Collected data:
◆ ◆ ◆ ◆

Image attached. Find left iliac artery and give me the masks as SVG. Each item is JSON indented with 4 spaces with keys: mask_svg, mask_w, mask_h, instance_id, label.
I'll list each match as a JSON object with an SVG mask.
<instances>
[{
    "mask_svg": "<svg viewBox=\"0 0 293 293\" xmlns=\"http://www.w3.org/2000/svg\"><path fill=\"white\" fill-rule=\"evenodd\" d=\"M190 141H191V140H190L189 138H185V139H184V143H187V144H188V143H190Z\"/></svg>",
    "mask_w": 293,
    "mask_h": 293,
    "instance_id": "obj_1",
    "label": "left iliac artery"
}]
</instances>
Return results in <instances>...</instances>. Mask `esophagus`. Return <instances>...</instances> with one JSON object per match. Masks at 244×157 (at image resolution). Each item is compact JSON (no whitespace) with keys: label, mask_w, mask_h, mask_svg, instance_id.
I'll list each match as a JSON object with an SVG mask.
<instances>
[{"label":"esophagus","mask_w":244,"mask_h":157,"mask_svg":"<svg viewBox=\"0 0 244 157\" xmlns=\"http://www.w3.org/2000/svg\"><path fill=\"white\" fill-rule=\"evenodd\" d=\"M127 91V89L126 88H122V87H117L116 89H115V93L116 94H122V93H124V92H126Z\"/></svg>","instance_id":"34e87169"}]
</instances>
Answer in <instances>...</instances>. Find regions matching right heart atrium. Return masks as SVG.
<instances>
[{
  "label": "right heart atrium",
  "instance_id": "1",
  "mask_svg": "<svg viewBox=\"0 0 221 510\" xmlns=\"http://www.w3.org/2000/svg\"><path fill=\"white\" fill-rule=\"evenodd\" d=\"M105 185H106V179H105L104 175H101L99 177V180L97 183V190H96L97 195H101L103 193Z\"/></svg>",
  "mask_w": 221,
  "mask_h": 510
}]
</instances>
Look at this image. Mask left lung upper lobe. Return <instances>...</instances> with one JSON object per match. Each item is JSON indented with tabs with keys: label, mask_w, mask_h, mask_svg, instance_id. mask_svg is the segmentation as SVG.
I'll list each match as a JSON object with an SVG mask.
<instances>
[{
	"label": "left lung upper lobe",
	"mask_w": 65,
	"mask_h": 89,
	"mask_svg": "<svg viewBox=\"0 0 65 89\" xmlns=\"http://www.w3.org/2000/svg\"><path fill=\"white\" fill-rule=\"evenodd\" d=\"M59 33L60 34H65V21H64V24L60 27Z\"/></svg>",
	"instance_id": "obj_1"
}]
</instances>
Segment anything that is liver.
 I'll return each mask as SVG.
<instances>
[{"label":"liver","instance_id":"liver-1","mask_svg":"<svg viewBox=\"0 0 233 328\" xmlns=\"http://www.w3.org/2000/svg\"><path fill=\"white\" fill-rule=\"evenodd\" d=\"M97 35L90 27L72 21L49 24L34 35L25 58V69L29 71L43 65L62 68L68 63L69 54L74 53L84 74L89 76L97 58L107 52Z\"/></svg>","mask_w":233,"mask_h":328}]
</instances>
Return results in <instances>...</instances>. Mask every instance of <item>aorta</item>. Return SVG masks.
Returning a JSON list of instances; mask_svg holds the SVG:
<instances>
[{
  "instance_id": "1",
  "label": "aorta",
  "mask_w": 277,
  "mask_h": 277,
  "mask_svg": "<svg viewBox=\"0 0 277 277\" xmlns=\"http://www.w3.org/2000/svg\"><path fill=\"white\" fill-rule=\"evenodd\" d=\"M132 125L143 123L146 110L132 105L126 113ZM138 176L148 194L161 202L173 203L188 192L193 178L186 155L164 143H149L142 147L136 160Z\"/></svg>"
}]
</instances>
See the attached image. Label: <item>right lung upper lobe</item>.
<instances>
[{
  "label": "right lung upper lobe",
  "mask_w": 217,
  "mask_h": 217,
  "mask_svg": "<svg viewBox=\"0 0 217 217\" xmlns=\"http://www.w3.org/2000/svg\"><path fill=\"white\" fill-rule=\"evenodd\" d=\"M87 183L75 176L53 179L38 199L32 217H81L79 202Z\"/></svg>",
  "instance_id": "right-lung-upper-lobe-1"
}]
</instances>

◆ ◆ ◆ ◆

» **Given problem**
Show each line of the records above that contains the string "aorta".

» **Worked solution**
Return results in <instances>...</instances>. Mask every instance of <item>aorta</item>. Return SVG masks.
  "label": "aorta",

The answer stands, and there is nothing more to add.